» What is being asked:
Please transcribe the part of the Herstory excerpt below between "Herstory: A Woman's View of American History is" and "any single volume.", inclusive.

» Supplied text:
Start of Block

Herstory: A Woman's View of American History

Herstory: A Woman's View of American History

Herstory: A Woman's View of American History

Herstory: A Woman's View of American History

Excerpt

Herstory: A Woman's View of American History is both an ambitious and a modest effort to present the woman's side of the American past. It is ambitious because it contains, within one volume, a lot of forgotten material about half of the human beings who lived in and built the United States of America. It is modest because it imposes so many restrictions, limitations, and boundaries upon the material. Herstory does not pretend to deal with all or most of the important women and women's accomplishments any more than a book by a male historian "covers" all of male-oriented American history. It is presumptuous for any historian, male or female, to pretend comprehensiveness in any single volume.

End of Block

» Data for analysis:

Start of Block

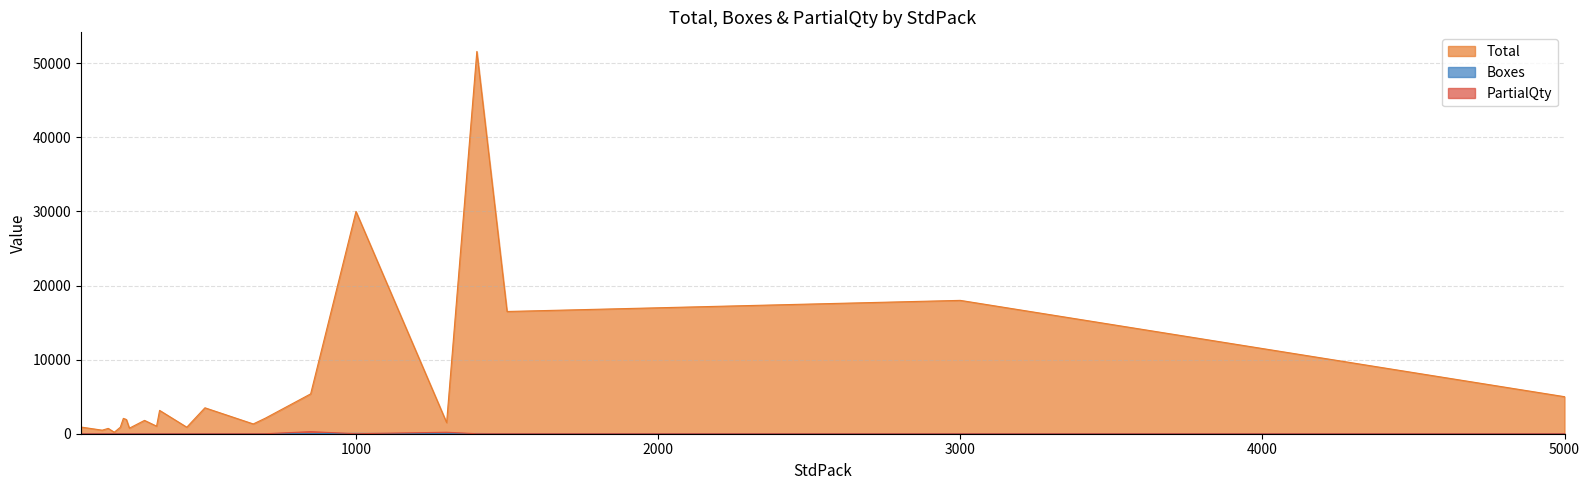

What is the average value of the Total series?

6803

End of Block
Start of Block

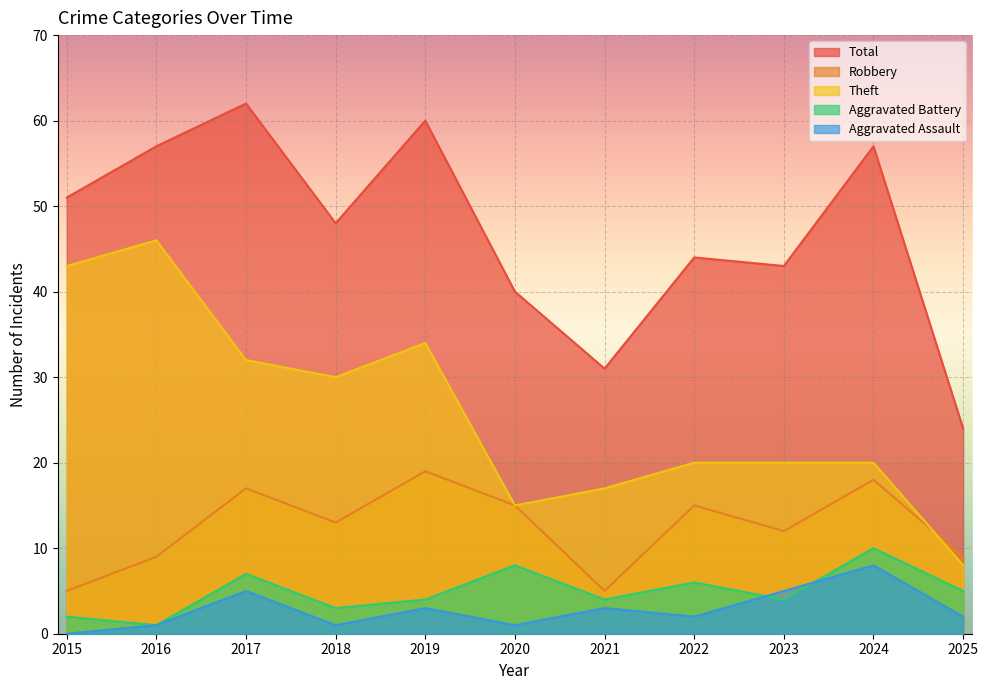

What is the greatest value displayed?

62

End of Block

» Answer section:
Herstory: A Woman's View of American History is both an ambitious and a modest effort to present the woman's side of the American past. It is ambitious because it contains, within one volume, a lot of forgotten material about half of the human beings who lived in and built the United States of America. It is modest because it imposes so many restrictions, limitations, and boundaries upon the material. Herstory does not pretend to deal with all or most of the important women and women's accomplishments any more than a book by a male historian "covers" all of male-oriented American history. It is presumptuous for any historian, male or female, to pretend comprehensiveness in any single volume.